だったらと、試しにそこに足を掛け、軽く蹴り出す。
ちゃんと足場になって、普通にジャンプができた。
「なるほど、単純にお願いをすれば良かったのか」
コツが分かれば簡単だった。
こうなって欲しいと願えば……いや、もっと簡単に、こういうものだと意識をするだけでよかったのだ。
布団は柔らかいが、その下にはベッドの床板があるので足場になるはず……だとか、床や壁は固いものだと思えば、そのようになる。
逆に、この壁はすり抜けられると思えば壁抜けができるし、ベッド抜けや床抜けも自由自在だ。
今まで俺自身がふわふわしてたのも、精神体は幽霊みたいなものだと俺自身が思っていたからで、重力があると意識すれば、ちゃんと床に足を付けて歩けるし、走る事だってできる。
もちろん、宙に浮いたまま窓の外へ出る……なんてこともできるだろう。さすがに何が起こるか分からないので、今はやらないが。
瞬間移動も試したくなるが、やはりこれも失敗したら怖いので、そういうことは雫奈や優佳が見守ってくれている時のほうがいい。

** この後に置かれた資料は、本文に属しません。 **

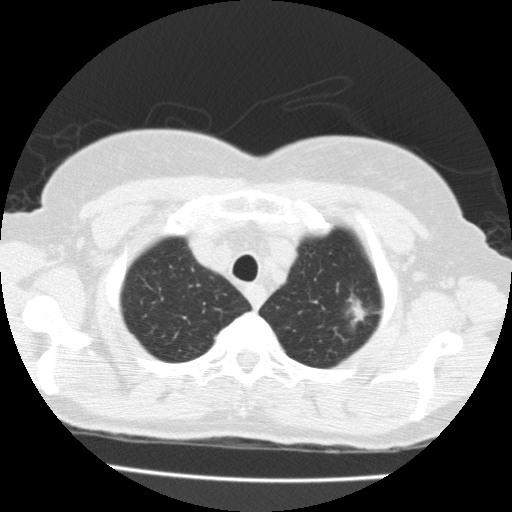
Low-dose screening chest CT, one axial slice; position 159 of 183 along the scan axis; reconstruction kernel FC10; 120 kVp; lung window (W 1500 / L -600 HU); 2 mm slice thickness; 512 × 512 image matrix, field of view 320 × 320 mm.
Outlined on this slice (manually delineated by an expert):
- lesion 1 (tumor, upper lobe of left lung): bounding box [x1, y1, x2, y2] px = [349, 298, 366, 324]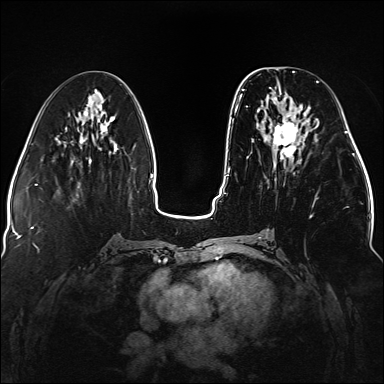
Breast MRI (dynamic contrast-enhanced), one axial slice; dynamic contrast-enhanced series, time point 2 of 5 at this slice position (early post-contrast); 1.5 T; TE 2.3 ms, TR 5.2 ms; 1.1 mm slice thickness; 384 × 384 image matrix, field of view 330 × 330 mm. Female patient.
Structures marked on this image (semi-automatically segmented with operator editing):
- enhancing-tissue mask used for the functional tumour volume (all voxels passing the contrast-enhancement thresholds inside the analysis volume; usually the tumour): bounding box (x1, y1, x2, y2) in pixels: (236, 80, 319, 230)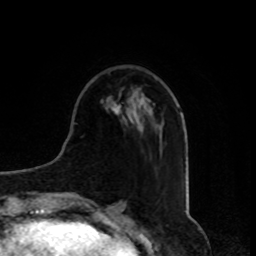
Breast MRI, one axial slice. Position 29 of 80 along the scan axis. Cropped to one breast. Dynamic contrast-enhanced series, time point 2 of 8 at this slice position (early post-contrast). 1.5 T. TE 4.2 ms, TR 7 ms. 2 mm slice thickness. 256 × 256 image matrix, field of view 175 × 175 mm. Female patient.
Outlined on this slice (semi-automatic segmentation, software-assisted and operator-edited):
- enhancing-tissue mask used for the functional tumour volume (all voxels passing the contrast-enhancement thresholds inside the analysis volume; usually the tumour): bounding box <112,103,121,115> (left, top, right, bottom; pixels)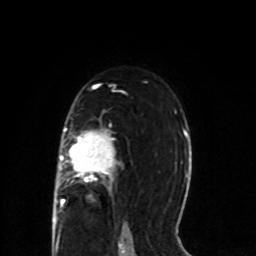
Breast MRI (dynamic contrast-enhanced), one axial slice. Slice 51 of 80 in the series (ordered by position). Cropped to one breast. Dynamic contrast-enhanced series, time point 2 of 8 at this slice position (early post-contrast). 1.5 T. TE 4.2 ms, TR 7 ms. 256 × 256 image matrix, field of view 165 × 165 mm. Female patient.
Structures marked on this image (semi-automatic segmentation, software-assisted and operator-edited):
- enhancing-tissue mask used for the functional tumour volume (all voxels passing the contrast-enhancement thresholds inside the analysis volume; usually the tumour): bounding box [x1, y1, x2, y2] px = [53, 128, 120, 218]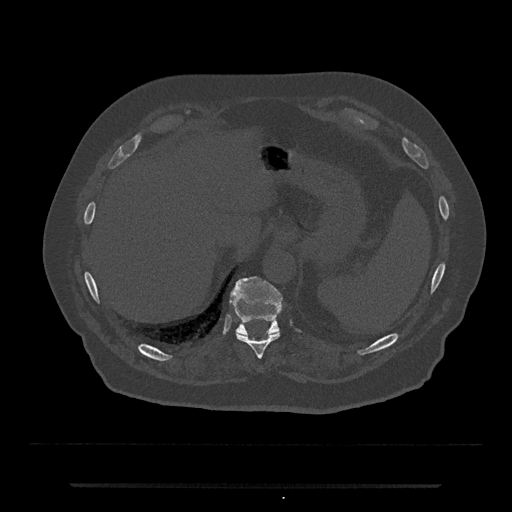
CT including the spine, one axial slice; slice 684 of 797 in the series (ordered by position); 120 kVp; bone window (W 1800 / L 400 HU); 0.5 mm slice thickness; 512 × 512 image matrix, field of view 434 × 434 mm. Male patient, age 80 years. Case-level facts recorded for this patient, not image findings: primary cancer: prostate.
Outlined on this slice (semi-automatic segmentation, software-assisted and operator-edited):
- T10 vertebra: bounding box (x1, y1, x2, y2) in pixels: (236, 331, 280, 359)
- T11 vertebra: (230, 276, 283, 335)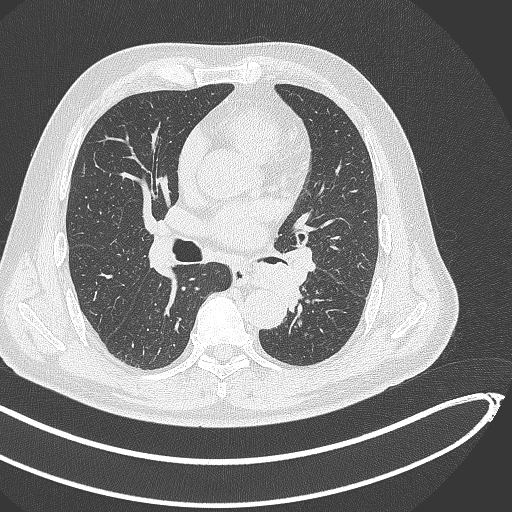
Chest CT, one axial slice; slice 253 of 468 in the series (ordered by position); 120 kVp; lung window (W 1500 / L -600 HU); 1 mm slice thickness; 512 × 512 image matrix. Patient: male, 64 years. Case-level facts recorded for this patient, not image findings: clinical TNM (as recorded): T1c N0 M0; histopathological grade: G2.
Outlined on this slice (bounding box drawn by a radiologist):
- lung tumour (recorded histology: squamous cell carcinoma): bounding box [x1, y1, x2, y2] px = [255, 261, 308, 311]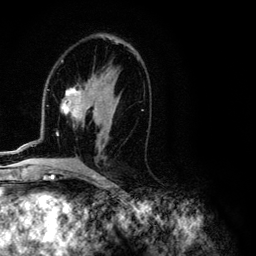
Breast MRI (dynamic contrast-enhanced), one axial slice; slice 63 of 134 in the series (ordered by position); cropped to one breast; dynamic contrast-enhanced series, time point 2 of 6 at this slice position (early post-contrast); 3 T; TE 4.2 ms, TR 7.9 ms; 256 × 256 image matrix, field of view 170 × 170 mm. Female patient.
Outlined on this slice (semi-automatic segmentation, software-assisted and operator-edited):
- enhancing-tissue mask used for the functional tumour volume (all voxels passing the contrast-enhancement thresholds inside the analysis volume; usually the tumour): bounding box [x1, y1, x2, y2] px = [1, 38, 143, 153]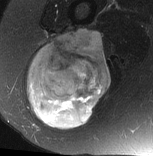
MRI of an extremity soft-tissue mass, one axial slice; slice 39 of 77 in the series (ordered by position); T2-weighted fat-saturated; MR volume resampled by the dataset authors to the PET/CT grid (not the native acquisition matrix); 153 × 156 image matrix, field of view 149 × 152 mm. Female patient. From the clinical record (not read from this slice): histological type: synovial sarcoma; grade: intermediate; site of the primary tumour: right buttock.
Annotated regions visible in this slice (expert contour drawn on MRI and transferred to this co-registered scan by the dataset authors):
- gross tumour volume including surrounding oedema: bounding box (x1, y1, x2, y2) in pixels: (28, 29, 111, 130)
- gross tumour volume (mass): (28, 29, 111, 130)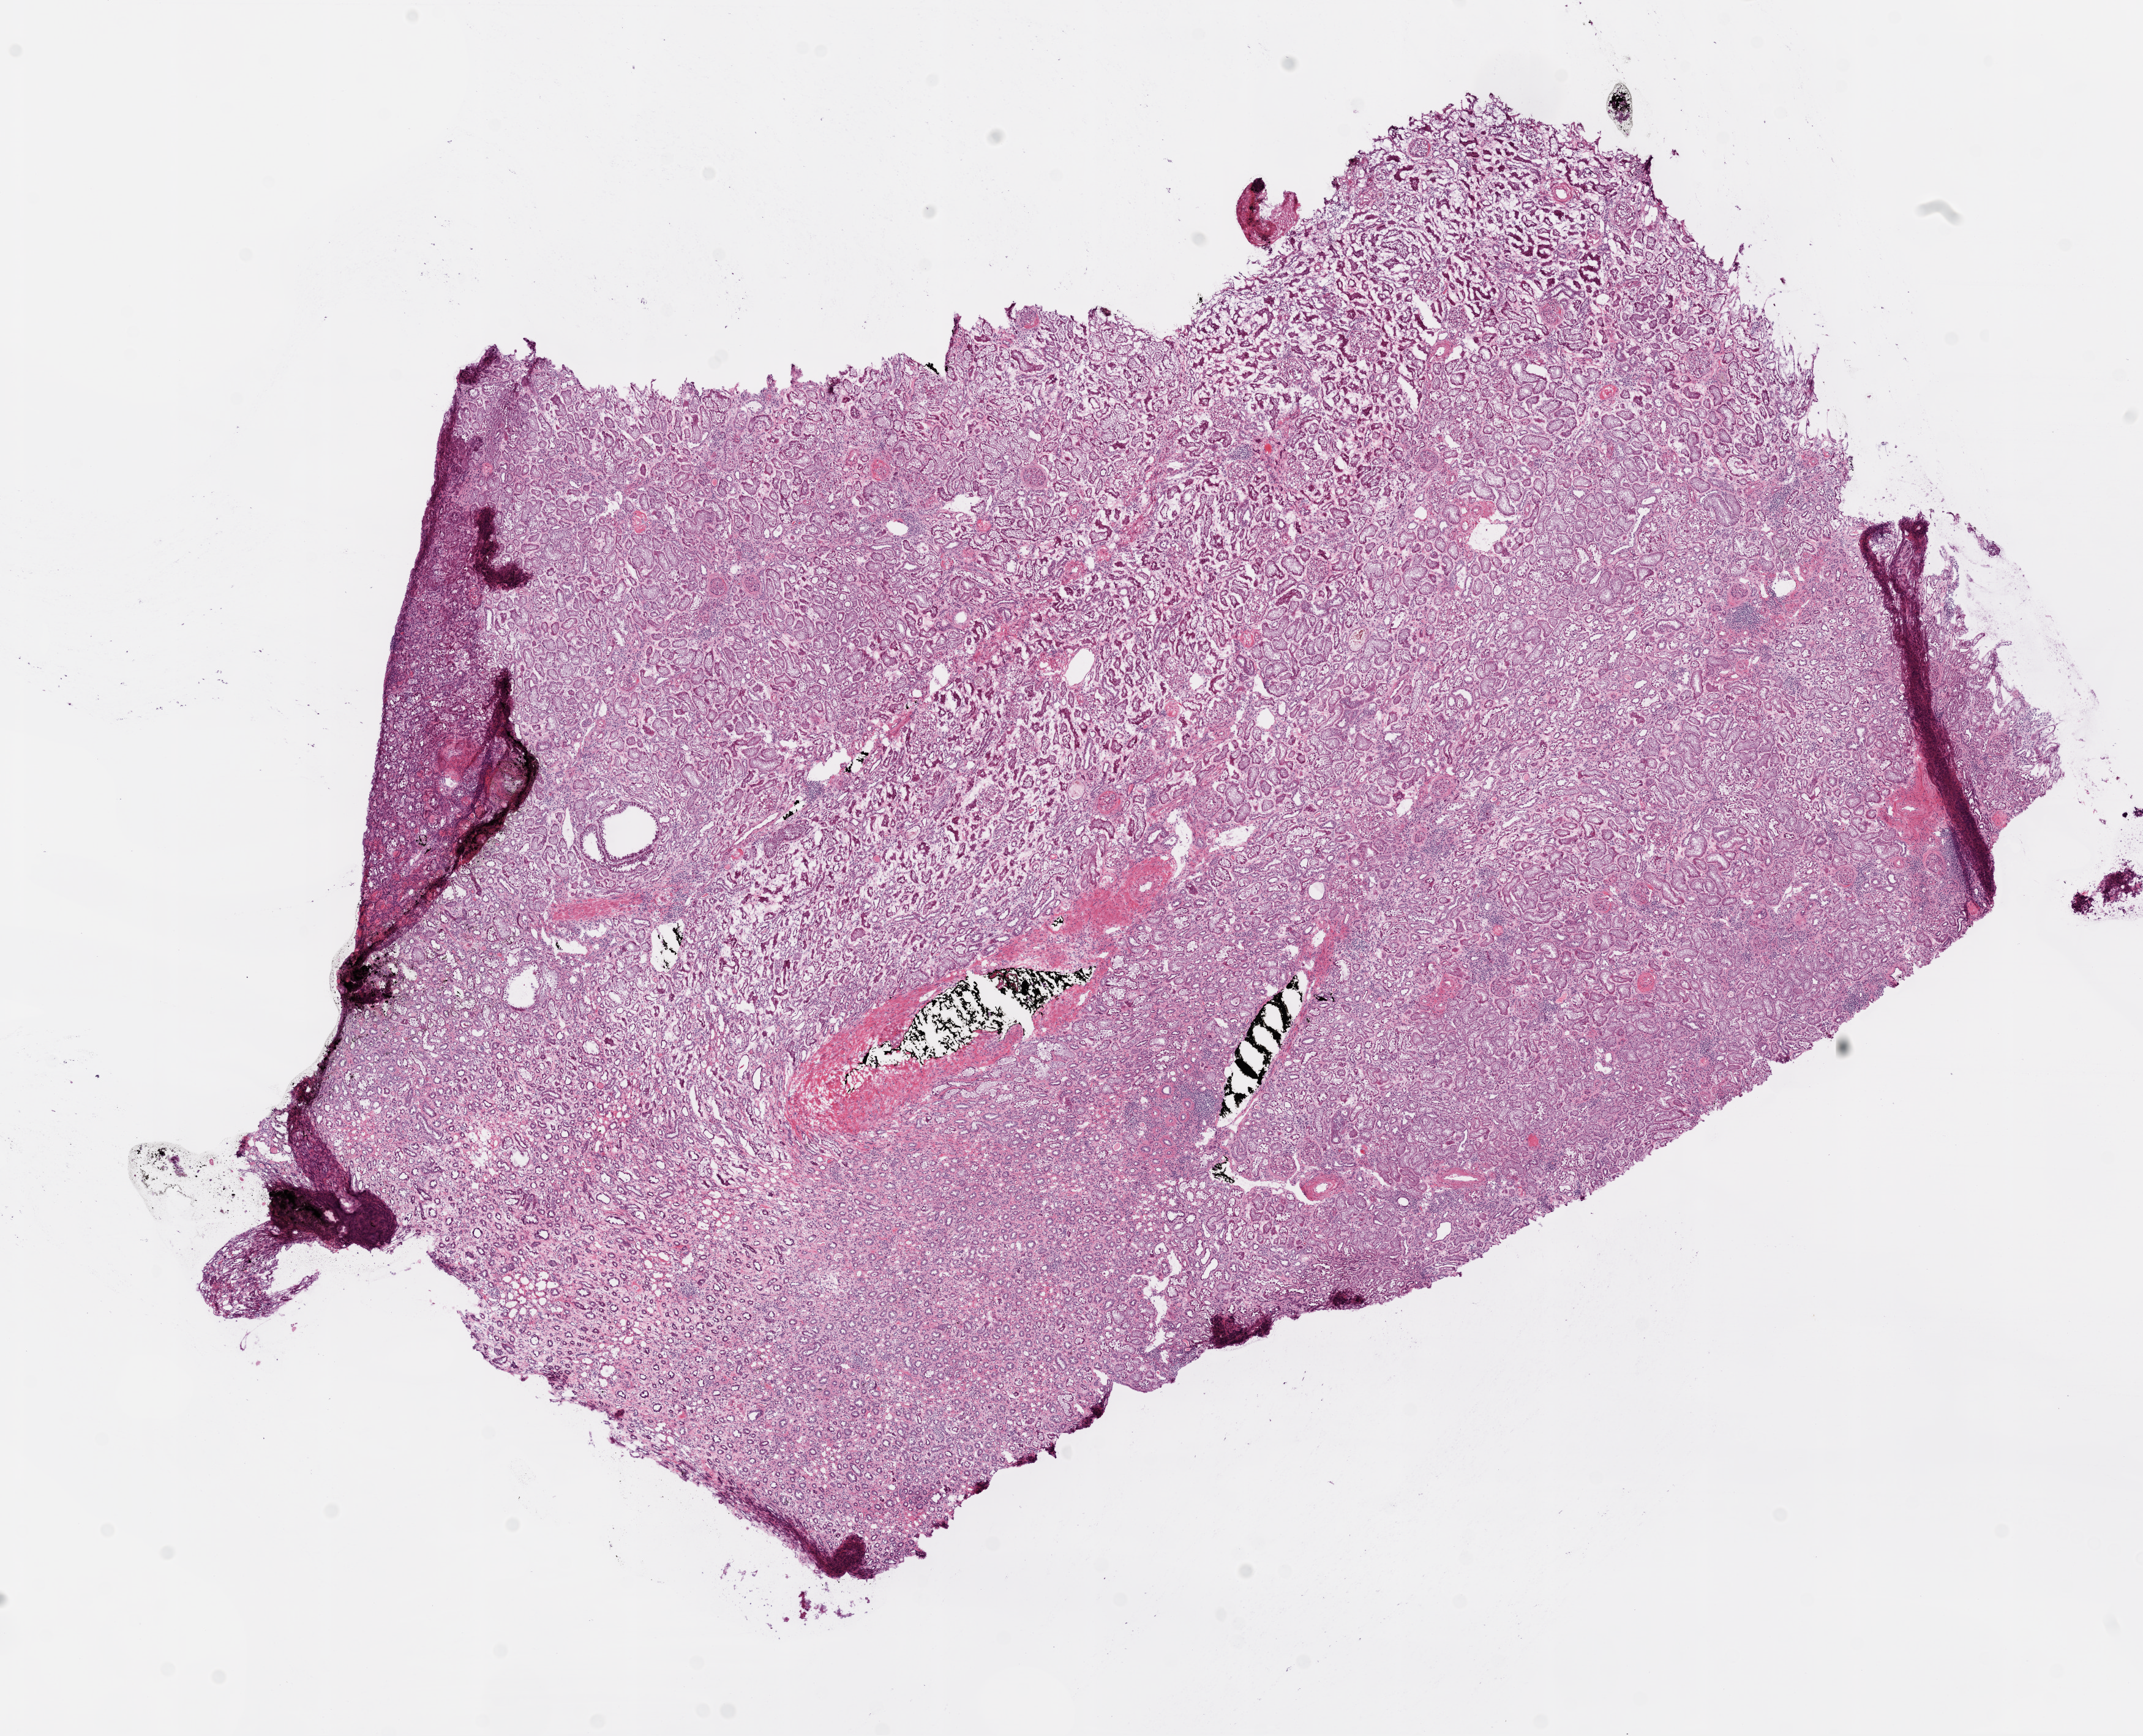
Whole-slide histology image, H&E, a low-resolution overview of the entire scanned area, about 14.0 x 11.4 mm. Frozen section from the top of the tissue portion. Solid tissue normal (non-tumour tissue) sample from the kidney. Male patient; age at initial diagnosis 59 years.
• this section: solid tissue normal sample (biorepository sample class)
• patient diagnosis: Clear cell adenocarcinoma, NOS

とりあえず、歩いたり、軽く走ったり、壁や天井を歩いたり、天井からジャンプして床に着地してみたり、壁抜けや床抜けなどをひと通り試してみる。
そんなことをしていると、霊力が半分を切ってしまった。
当たり前のように徹夜をしている俺が言うのも変だが、朝から疲れているっていうのは良くないだろう。雫奈から手伝いをお願いされた時に、疲れて使い物にならないってのは論外だ。
戻るついでに、閃いたことを試してみる。
いつもは意識を閉じて現実世界に戻るのだが、意識を閉じずに浮上させてみるのはどうだろうか。
潜ることができるのなら、浮上させることもできるだろうっていう理屈だ。
意識を保ったまま、水面を眺めるような状態に戻れれば成功となる。
………。
思ったよりも、すんなりと成功してしまった。
全く負荷が無いし、霊力が異常に減ったり……なんてこともなかった。
だったらと、次なる実験を行ってみる。
水面を眺めるような視界で、素早く視点を動かす。
「おお、これはちょっと感動だな」
あれだけ苦労していたのに、ちょっと意識を変えただけでスイスイと視点が移動していく。上昇も下降も旋回も思いのままだ。
まるで、魚になって水中を泳いでいるような気分だ。
……だけど、あまり多用するのは控えたほうがよさそうだ。なんだか酔ってきた。
霊力にはまだ余裕があったが、酔って気分が悪くなるというアクシデントに見舞われた俺は、深呼吸を繰り返しながら視界を切り替え、現実世界に戻ってきた。